Trea, Montecchio, Treia, ovvero 25 secoli di storia che vanno dall'età romana al medioevo all'epoca moderna. Dalla passeggiata che costeggia le mura il panorama spazia dal Monte Conero ai Sibillini.

Mura turrite che ci riportano al Duecento, i tempi del Beato Pietro da Treia, di cui si parla nei Fioretti di San Francesco, e di Federico II, il cui figlio Enzo tentò invano di espugnarle attraverso Corrado d’Antiochia. I treiesi lo vinsero a Porta Vallesacco che si erge ancora in tutta la sua imponenza come la Torre dell’Onglavina: estremo baluardo della città verso sud, risale al periodo longobardo.

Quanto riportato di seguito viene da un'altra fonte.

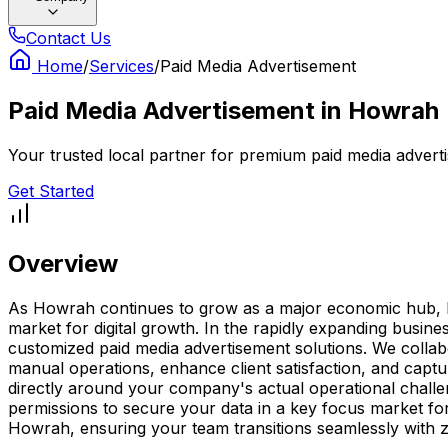
Contact Us
Home
/
Services
/
Paid Media Advertisement
Paid Media Advertisement
in
Howrah
Your trusted local partner for premium paid media advert
Get Started
Overview
As Howrah continues to grow as a major economic hub, hav
market for digital growth. In the rapidly expanding busin
customized paid media advertisement solutions. We collabor
manual operations, enhance client satisfaction, and capt
directly around your company's actual operational chall
permissions to secure your data in a key focus market for
Howrah, ensuring your team transitions seamlessly with 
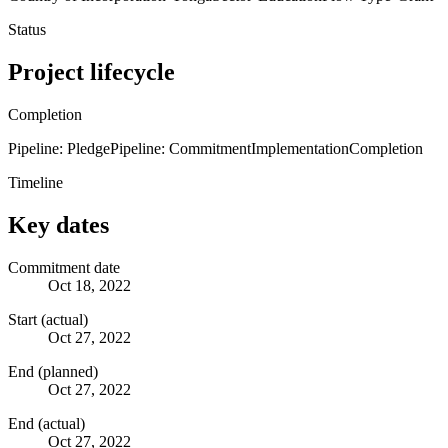
Status
Project lifecycle
Completion
Pipeline: Pledge
Pipeline: Commitment
Implementation
Completion
Timeline
Key dates
Commitment date
Oct 18, 2022
Start (actual)
Oct 27, 2022
End (planned)
Oct 27, 2022
End (actual)
Oct 27, 2022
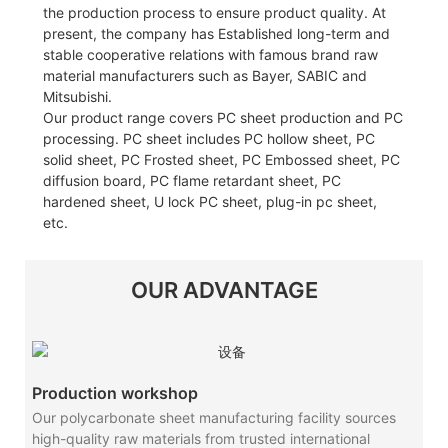
the production process to ensure product quality. At
present, the company has Established long-term and
stable cooperative relations with famous brand raw
material manufacturers such as Bayer, SABIC and
Mitsubishi.
Our product range covers PC sheet production and PC
processing. PC sheet includes PC hollow sheet, PC
solid sheet, PC Frosted sheet, PC Embossed sheet, PC
diffusion board, PC flame retardant sheet, PC
hardened sheet, U lock PC sheet, plug-in pc sheet,
etc.
OUR ADVANTAGE
Production workshop
Our polycarbonate sheet manufacturing facility sources
high-quality raw materials from trusted international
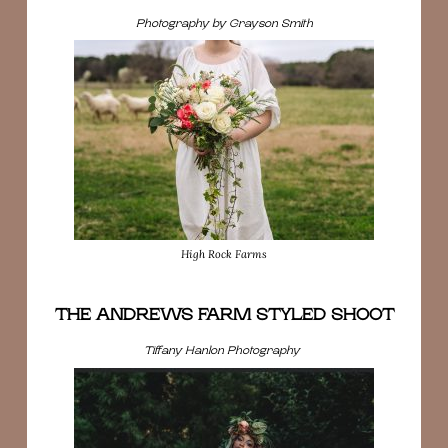
Photography by Grayson Smith
High Rock Farms
THE ANDREWS FARM STYLED SHOOT
Tiffany Hanlon Photography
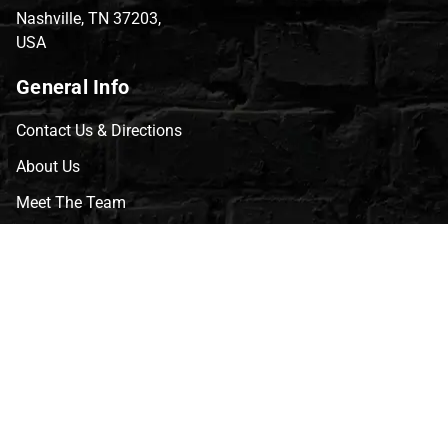
Nashville, TN 37203,
USA
General Info
Contact Us & Directions
About Us
Meet The Team
CVG Blog
Events
Celebrity Guests
Appraisals
Repairs
FAQs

L'impianto urbanistico della città si forma nel XI secolo. I castelli dell'Onglavina, dell'Elce e del Cassero, che sorgevano sui tre colli del paese, erano diventati fortilizi in grado di fronteggiare gli attacchi nemici. Un grande asse lineare sulla sommità del crinale collinare con il punto più basso a nord (Porta San Martino) e con quello più alto a sud (Porta San Michele) attraversava i tre colli che erano raggiungibili da due aspre salite in diagonale, da Porta Vallesacco ad est e da Porta Montana ad ovest, che si innestavano con l'asse principale e si collegavano con una terza diagonale in salita situata nella direzione opposta di Porta Montana. Parallele all'asse principale, tantissime stradine che venivano intersecate dalle diagonali che oggi portano il nome di via Monte Grappa e via Garibaldi. Il paese conservava l'aspetto di un centro agreste, con orti, piccoli vigneti, gruppi di alberi, radure e animali in libertà. Quali vestigia del suo periodo medioevale, Treia conserva ancora alcune torri: la Torre dell'Onglavina (o di San Marco), la Torre del Mulino, la Roccaccia (unico resto del castello di Monte Acuto) ed il Casone, una casa torre che si erge isolata in località Collevago.

 

"Non seppi mai che Treja fosse una città murata; che le Mura di chiamassero cosi perché giravano all'esterno dell'antica muraglia".

 

"Le Mura di levante erano un balcone sinuoso: davanti a ondulazioni collinose, valli di fiumi, vallicelle di torrenti, lontanissimo l'orizzonte: linea interrotta dalla gobba del Conero e da paesi sopraelevati come diademi turriti; brillio di lumi palpitanti la notte. Un incavo nel mezzo della linea riempito da un chiarore: il mare, mai in sintonia col cielo, sempre più chiaro, o più scuro. In quella conca di mare chi aveva vista acuta scorgeva un cupolone come quello di San Pietro: la casa della Madonna".

Da “Giù la piazza non c’è nessuno” di Dolores Prato

 

LE PORTE

E’ passata tanta storia e tanta leggenda dalle porte delle mura di Treia. Come a Porta Montana, dove San Nicola resuscitò un bimbo nel 1271, o come a Porta Vallesacco (monumento nazionale) dove la città, allora denominata Montecchio, sconfisse e fece prigioniero Corrado d’Antiochia nel 1263.
Una lettera datata 31 agosto 1392 ci riferisce di un'estrazione a sorte dei nomi di coloro che sarebbero divenuti custodi delle porte del comune. Da questo documento possiamo dedurre quali e quante fossero in quel tempo le porte d’ingresso a Montecchio. Si chiamavano Porta Nuova, Porta degli Elci (Porta Roma) Porta di Bonasera, Porta San Giovanni (oggi Porta San Martino, che è il punto più basso della città a nord), Porta di Maestro Petruzio, Porta S. Ecidio (che oggi si chiama Porta Garibaldi), Porta Montana, Porta di Maestro Atto e Porta San Michele (l'odierna porta Palestro). Delle nove porte originarie restano oggi porta Vallesacco, Porta Palestro e Porta San Martino, Porta Cassara (che è così chiamata in ricordo dell' antico Castello del Cassero) ha fattezze settecentesche, mentre Porta Roma è una riedizione ottocentesca di una porta risalente al XIV secolo che si trovava nella zona del Castello degli Elci.